Information supplied
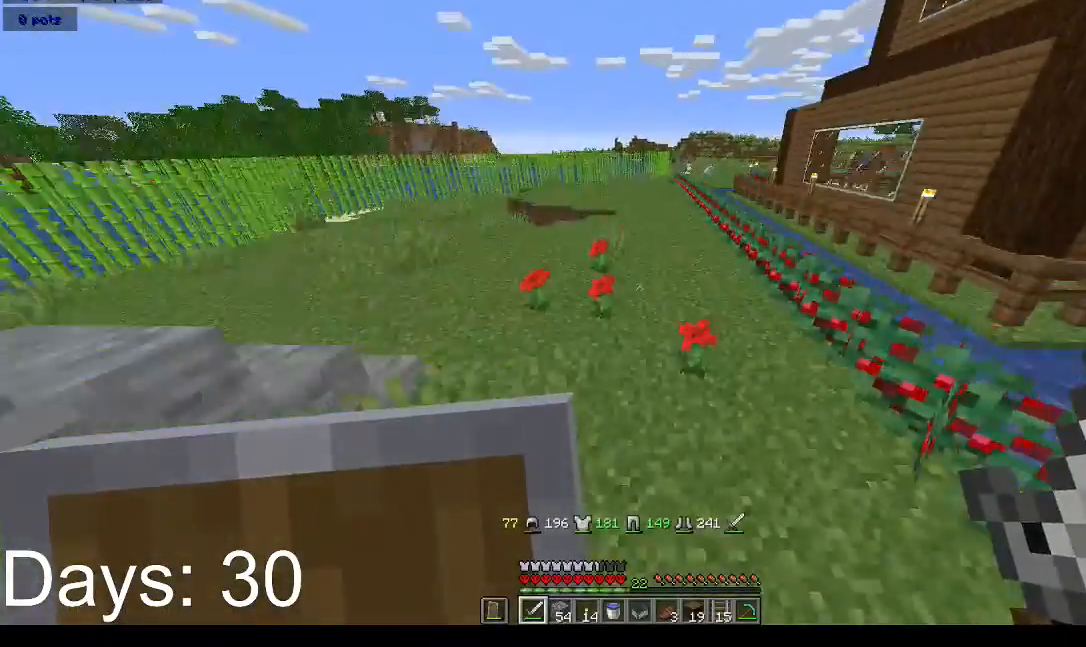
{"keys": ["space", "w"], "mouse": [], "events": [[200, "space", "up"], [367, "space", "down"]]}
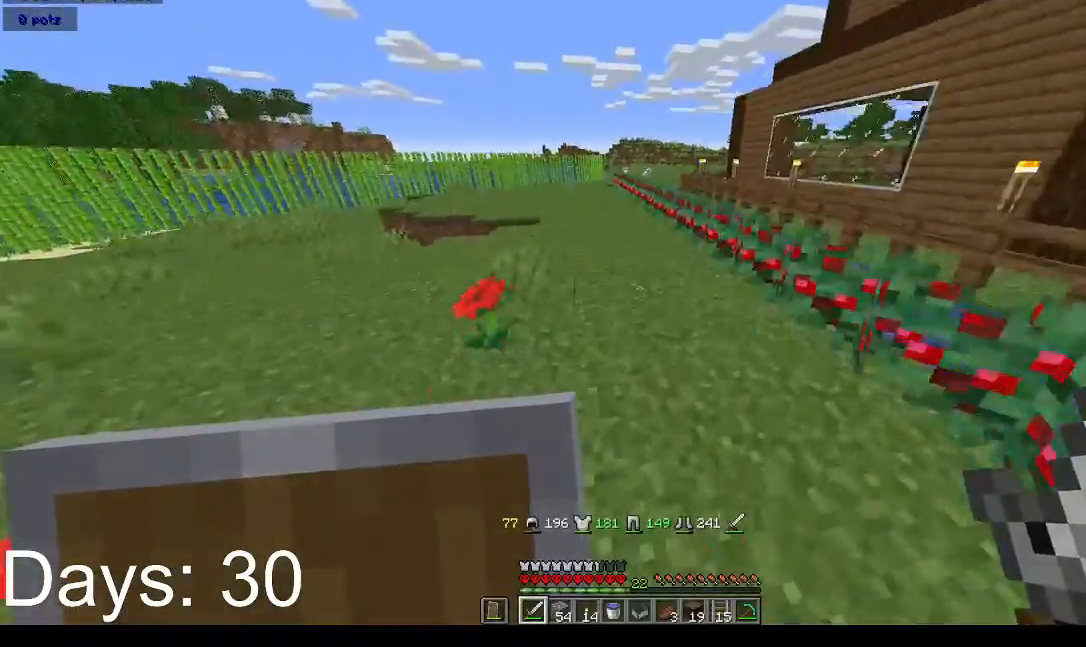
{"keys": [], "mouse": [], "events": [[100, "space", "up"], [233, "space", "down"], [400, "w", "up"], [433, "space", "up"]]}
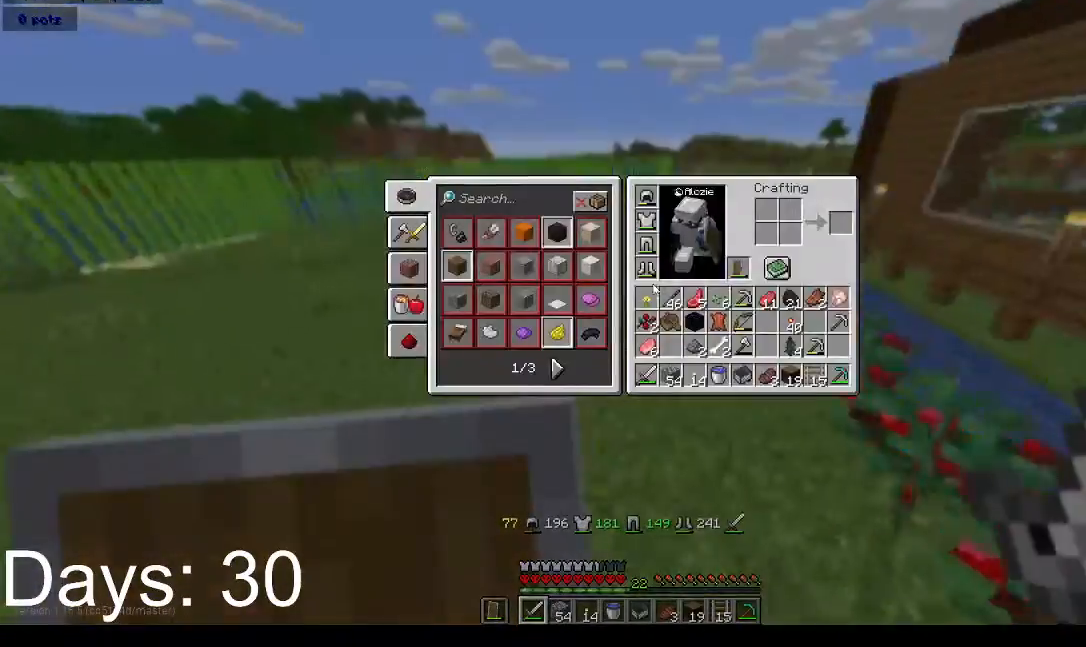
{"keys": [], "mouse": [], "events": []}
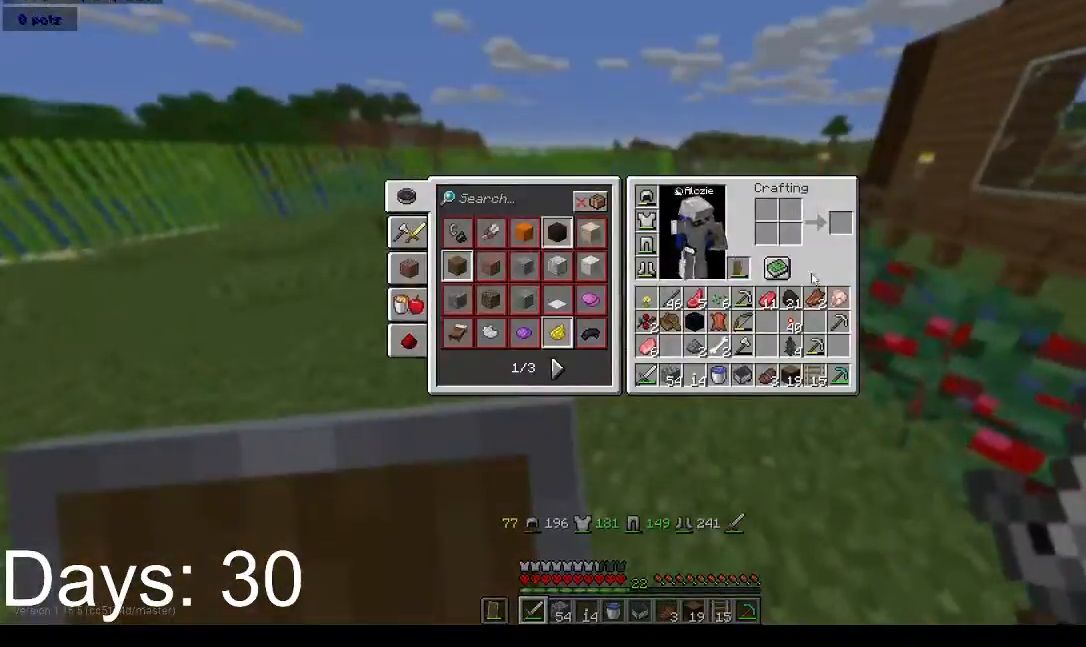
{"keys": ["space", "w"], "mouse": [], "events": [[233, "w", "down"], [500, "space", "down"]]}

Work required
Write out the data above exactly, minus any images.

Answer to the exercise
{"keys": ["space", "w"], "mouse": [], "events": [[200, "space", "up"], [367, "space", "down"]]}
{"keys": [], "mouse": [], "events": [[100, "space", "up"], [233, "space", "down"], [400, "w", "up"], [433, "space", "up"]]}
{"keys": [], "mouse": [], "events": []}
{"keys": ["space", "w"], "mouse": [], "events": [[233, "w", "down"], [500, "space", "down"]]}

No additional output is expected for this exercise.